I vaguely remember the puppy I had when I was two years old. I knew that she was my best friend but that sadly, she passed away when someone left the front door open, which led to a busy street. What I do remember is that after that accident, I became terrified of animals. My parents bought me another puppy, a turtle, and even ducklings but it was too late. Until this day I am still scared of animals, dogs to be specific.
Whenever I see one, (and of course being at App State when do I not see one?) I try to stay as far away as possible. I hide behind my friends or try to not freak out when their owner thinks I want to pet them and brings them closer. I could never understand proud "dog moms", how they're not scared to get bitten and how they don't get tired of cleaning up after their dogs.

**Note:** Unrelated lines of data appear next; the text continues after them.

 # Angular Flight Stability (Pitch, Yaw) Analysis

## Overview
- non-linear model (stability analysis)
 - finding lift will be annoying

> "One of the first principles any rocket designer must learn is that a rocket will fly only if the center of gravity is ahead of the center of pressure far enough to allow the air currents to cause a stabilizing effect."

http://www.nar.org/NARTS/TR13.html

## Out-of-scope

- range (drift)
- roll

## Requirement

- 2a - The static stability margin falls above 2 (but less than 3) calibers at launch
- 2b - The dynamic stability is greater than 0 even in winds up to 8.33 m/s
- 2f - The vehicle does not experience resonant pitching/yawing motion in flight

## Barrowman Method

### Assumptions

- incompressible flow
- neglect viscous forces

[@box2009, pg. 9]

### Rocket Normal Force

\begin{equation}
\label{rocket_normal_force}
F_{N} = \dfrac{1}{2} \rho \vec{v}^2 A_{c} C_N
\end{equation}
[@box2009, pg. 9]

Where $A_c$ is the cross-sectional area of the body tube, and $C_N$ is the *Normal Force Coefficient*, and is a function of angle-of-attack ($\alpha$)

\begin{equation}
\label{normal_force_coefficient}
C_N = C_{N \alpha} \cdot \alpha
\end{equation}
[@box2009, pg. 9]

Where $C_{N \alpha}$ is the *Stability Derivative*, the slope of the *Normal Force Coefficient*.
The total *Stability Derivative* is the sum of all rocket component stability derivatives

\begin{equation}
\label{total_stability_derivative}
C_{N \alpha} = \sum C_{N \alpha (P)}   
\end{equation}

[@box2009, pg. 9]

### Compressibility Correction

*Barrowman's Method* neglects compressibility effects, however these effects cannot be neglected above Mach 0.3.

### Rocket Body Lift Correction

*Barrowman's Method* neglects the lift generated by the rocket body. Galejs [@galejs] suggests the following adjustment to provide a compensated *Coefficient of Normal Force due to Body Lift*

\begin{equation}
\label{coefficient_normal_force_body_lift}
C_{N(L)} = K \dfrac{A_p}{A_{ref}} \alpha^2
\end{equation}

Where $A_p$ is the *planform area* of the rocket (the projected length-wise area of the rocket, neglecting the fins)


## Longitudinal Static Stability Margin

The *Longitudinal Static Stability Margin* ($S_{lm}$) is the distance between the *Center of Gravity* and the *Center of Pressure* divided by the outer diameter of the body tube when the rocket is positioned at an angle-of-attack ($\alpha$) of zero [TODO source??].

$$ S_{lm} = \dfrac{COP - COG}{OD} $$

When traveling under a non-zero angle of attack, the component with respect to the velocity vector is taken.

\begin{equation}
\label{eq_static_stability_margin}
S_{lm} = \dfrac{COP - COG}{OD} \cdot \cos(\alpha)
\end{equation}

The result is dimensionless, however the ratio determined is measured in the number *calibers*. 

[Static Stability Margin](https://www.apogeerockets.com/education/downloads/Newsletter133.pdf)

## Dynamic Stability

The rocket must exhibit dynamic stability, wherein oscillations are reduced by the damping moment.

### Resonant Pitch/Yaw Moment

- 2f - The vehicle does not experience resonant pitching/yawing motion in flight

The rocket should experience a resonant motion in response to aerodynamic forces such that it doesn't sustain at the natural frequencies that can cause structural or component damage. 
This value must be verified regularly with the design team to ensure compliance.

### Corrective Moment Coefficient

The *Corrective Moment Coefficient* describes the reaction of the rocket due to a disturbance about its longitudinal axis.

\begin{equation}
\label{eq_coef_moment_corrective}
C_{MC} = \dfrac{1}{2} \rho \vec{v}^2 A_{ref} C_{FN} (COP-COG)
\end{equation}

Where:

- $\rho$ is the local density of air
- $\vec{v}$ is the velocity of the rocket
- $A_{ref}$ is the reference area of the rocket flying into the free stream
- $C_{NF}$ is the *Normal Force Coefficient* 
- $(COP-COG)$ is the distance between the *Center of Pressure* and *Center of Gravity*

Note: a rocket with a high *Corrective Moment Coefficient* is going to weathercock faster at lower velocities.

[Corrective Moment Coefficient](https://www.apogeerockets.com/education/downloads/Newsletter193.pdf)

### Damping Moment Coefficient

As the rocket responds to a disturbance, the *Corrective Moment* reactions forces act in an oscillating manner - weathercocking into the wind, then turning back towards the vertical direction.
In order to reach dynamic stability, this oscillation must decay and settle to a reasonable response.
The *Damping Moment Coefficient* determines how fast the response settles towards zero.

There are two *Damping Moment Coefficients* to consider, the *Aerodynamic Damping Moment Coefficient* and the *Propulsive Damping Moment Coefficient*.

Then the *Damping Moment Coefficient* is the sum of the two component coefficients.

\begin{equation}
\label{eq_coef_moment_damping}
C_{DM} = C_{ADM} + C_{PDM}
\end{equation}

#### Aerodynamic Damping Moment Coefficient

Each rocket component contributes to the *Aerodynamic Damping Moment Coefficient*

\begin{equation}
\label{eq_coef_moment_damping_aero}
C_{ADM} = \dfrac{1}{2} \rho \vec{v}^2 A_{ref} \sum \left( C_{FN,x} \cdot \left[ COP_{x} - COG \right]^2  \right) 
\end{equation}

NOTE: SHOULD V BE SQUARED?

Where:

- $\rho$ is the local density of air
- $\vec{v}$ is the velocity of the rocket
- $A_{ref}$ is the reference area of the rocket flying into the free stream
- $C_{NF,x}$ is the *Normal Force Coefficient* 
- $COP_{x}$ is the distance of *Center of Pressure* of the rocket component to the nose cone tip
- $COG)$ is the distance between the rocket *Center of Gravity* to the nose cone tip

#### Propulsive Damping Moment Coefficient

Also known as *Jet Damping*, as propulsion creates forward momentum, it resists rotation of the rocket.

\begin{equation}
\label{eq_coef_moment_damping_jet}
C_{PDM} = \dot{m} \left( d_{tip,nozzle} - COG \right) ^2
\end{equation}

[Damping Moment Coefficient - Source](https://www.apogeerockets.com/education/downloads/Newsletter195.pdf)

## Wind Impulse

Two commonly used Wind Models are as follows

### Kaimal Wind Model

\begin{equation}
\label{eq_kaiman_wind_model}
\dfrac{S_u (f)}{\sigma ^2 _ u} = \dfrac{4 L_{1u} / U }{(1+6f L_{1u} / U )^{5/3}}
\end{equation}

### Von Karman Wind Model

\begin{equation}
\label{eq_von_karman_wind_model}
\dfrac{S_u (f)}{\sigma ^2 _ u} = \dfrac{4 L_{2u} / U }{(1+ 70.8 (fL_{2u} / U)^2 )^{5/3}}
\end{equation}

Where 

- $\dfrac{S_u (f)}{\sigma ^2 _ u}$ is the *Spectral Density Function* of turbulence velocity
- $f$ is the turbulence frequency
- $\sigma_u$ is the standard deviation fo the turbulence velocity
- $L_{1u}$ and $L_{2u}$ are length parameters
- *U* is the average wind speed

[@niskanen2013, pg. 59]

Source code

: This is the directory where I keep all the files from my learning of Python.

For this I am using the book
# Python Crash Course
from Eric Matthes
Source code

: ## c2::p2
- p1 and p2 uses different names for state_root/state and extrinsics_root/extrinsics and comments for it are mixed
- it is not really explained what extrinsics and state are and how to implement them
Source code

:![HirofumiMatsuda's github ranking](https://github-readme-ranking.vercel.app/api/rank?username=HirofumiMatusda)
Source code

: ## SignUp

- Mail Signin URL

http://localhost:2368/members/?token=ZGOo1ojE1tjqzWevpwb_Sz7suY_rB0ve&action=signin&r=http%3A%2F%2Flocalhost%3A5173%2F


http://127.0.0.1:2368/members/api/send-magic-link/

I always knew nothing could ever change my mind.
That is, until just a few days ago when I learned my family was going to get a German shepherd puppy for my little brother. Since then, I have been trying to wrap my head around the fact that this dog is going to be huge and probably crush me to death. Everyone that knows me knows about my fear so when I told them, they thought it was the funniest thing ever. Which it really is, considering I scream when one even looks at me. The puppy we're choosing is one on the left, a girl.

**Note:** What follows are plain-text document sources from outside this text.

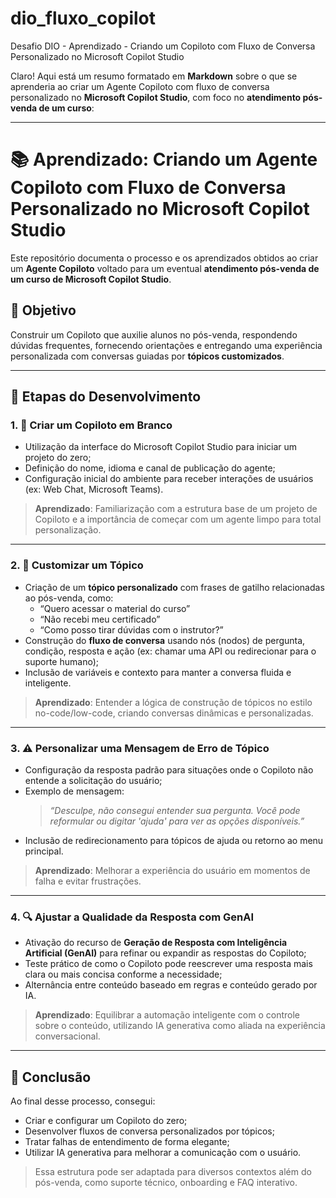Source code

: # dio_fluxo_copilot
Desafio DIO - Aprendizado - Criando um Copiloto com Fluxo de Conversa Personalizado no Microsoft Copilot Studio

Claro! Aqui está um resumo formatado em **Markdown** sobre o que se aprenderia ao criar um Agente Copiloto com fluxo de conversa personalizado no **Microsoft Copilot Studio**, com foco no **atendimento pós-venda de um curso**:

---

# 📚 Aprendizado: Criando um Agente Copiloto com Fluxo de Conversa Personalizado no Microsoft Copilot Studio

Este repositório documenta o processo e os aprendizados obtidos ao criar um **Agente Copiloto** voltado para um eventual **atendimento pós-venda de um curso de Microsoft Copilot Studio**.

## 🎯 Objetivo

Construir um Copiloto que auxilie alunos no pós-venda, respondendo dúvidas frequentes, fornecendo orientações e entregando uma experiência personalizada com conversas guiadas por **tópicos customizados**.

---

## 🚀 Etapas do Desenvolvimento

### 1. 🧱 Criar um Copiloto em Branco

- Utilização da interface do Microsoft Copilot Studio para iniciar um projeto do zero;
- Definição do nome, idioma e canal de publicação do agente;
- Configuração inicial do ambiente para receber interações de usuários (ex: Web Chat, Microsoft Teams).

> **Aprendizado**: Familiarização com a estrutura base de um projeto de Copiloto e a importância de começar com um agente limpo para total personalização.

---

### 2. 🧩 Customizar um Tópico

- Criação de um **tópico personalizado** com frases de gatilho relacionadas ao pós-venda, como:
  - “Quero acessar o material do curso”
  - “Não recebi meu certificado”
  - “Como posso tirar dúvidas com o instrutor?”
- Construção do **fluxo de conversa** usando nós (nodos) de pergunta, condição, resposta e ação (ex: chamar uma API ou redirecionar para o suporte humano);
- Inclusão de variáveis e contexto para manter a conversa fluida e inteligente.

> **Aprendizado**: Entender a lógica de construção de tópicos no estilo no-code/low-code, criando conversas dinâmicas e personalizadas.

---

### 3. ⚠️ Personalizar uma Mensagem de Erro de Tópico

- Configuração da resposta padrão para situações onde o Copiloto não entende a solicitação do usuário;
- Exemplo de mensagem:
  > *“Desculpe, não consegui entender sua pergunta. Você pode reformular ou digitar 'ajuda' para ver as opções disponíveis.”*
- Inclusão de redirecionamento para tópicos de ajuda ou retorno ao menu principal.

> **Aprendizado**: Melhorar a experiência do usuário em momentos de falha e evitar frustrações.

---

### 4. 🔍 Ajustar a Qualidade da Resposta com GenAI

- Ativação do recurso de **Geração de Resposta com Inteligência Artificial (GenAI)** para refinar ou expandir as respostas do Copiloto;
- Teste prático de como o Copiloto pode reescrever uma resposta mais clara ou mais concisa conforme a necessidade;
- Alternância entre conteúdo baseado em regras e conteúdo gerado por IA.

> **Aprendizado**: Equilibrar a automação inteligente com o controle sobre o conteúdo, utilizando IA generativa como aliada na experiência conversacional.

---

## 🧠 Conclusão

Ao final desse processo, consegui:

- Criar e configurar um Copiloto do zero;
- Desenvolver fluxos de conversa personalizados por tópicos;
- Tratar falhas de entendimento de forma elegante;
- Utilizar IA generativa para melhorar a comunicação com o usuário.

> Essa estrutura pode ser adaptada para diversos contextos além do pós-venda, como suporte técnico, onboarding e FAQ interativo.
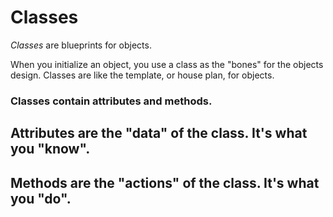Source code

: # Classes 

*Classes* are blueprints for objects. 

When you initialize an object, you use a class 
as the "bones" for the objects design. Classes 
are like the template, or house plan, for objects. 

### Classes contain attributes and methods. 

## Attributes are the "data" of the class. It's what you "know". 

## Methods are the "actions" of the class. It's what you "do". 

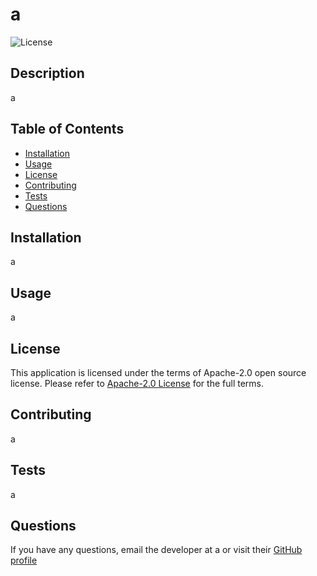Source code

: # a

![License](https://img.shields.io/badge/license-Apache-2.0-informational)

## Description
a

## Table of Contents
- [Installation](#installation)
- [Usage](#usage)
- [License](#license)
- [Contributing](#contributing)
- [Tests](#tests)
- [Questions](#questions)

## Installation
a

## Usage
a

## License
This application is licensed under the terms of Apache-2.0 open source license. Please refer to [Apache-2.0 License](https://choosealicense.com/licenses/apache-2.0) for the full terms.
  

## Contributing
a

## Tests
a

## Questions
If you have any questions, email the developer at a or visit their [GitHub profile](https://github.com/a)
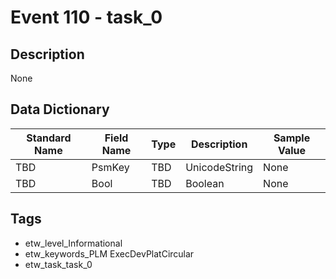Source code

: # Event 110 - task_0

## Description
None

## Data Dictionary
|Standard Name|Field Name|Type|Description|Sample Value|
|---|---|---|---|---|
|TBD|PsmKey|TBD|UnicodeString|None|None|
|TBD|Bool|TBD|Boolean|None|None|

## Tags
* etw_level_Informational
* etw_keywords_PLM ExecDevPlatCircular
* etw_task_task_0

But I want to prove everyone wrong. I want everyone to know that I can do this and that I won't let my fear take over. The most important reason is that I know this puppy is going to be loved. My little brother is in need of company since my sister and I are away in college and I know my parents hate having a silent home.
As for my sister and I, who are more homesick than we want to admit, when we bring the puppy to our places some weekends, it will be like having part of our family with us.
I know that having a puppy is literally like having a child. I know there's a ton of responsibilities that will come with it and that we can't just forget about it after a couple of months. It's exciting to look for names and cute tags and cute outfits, but there's much more to it than that.
I'm already committing myself to going the gym more (working on arms), to not run away from dogs when I see them, and to save money for her shots and food. I'm educating myself on German shepherds, on puppy care and training, and plan on posting pictures of her all over my Facebook.
I know there are a lot of benefits of having a dog and I keep this in mind whenever I start getting scared. I still can't believe that out of all people, I'm getting a dog. I know, as usual, I'll scream when she licks me or even looks at me, but I know I'll cry the day I meet her and I truly can't wait to face my fears and grow with her by my side.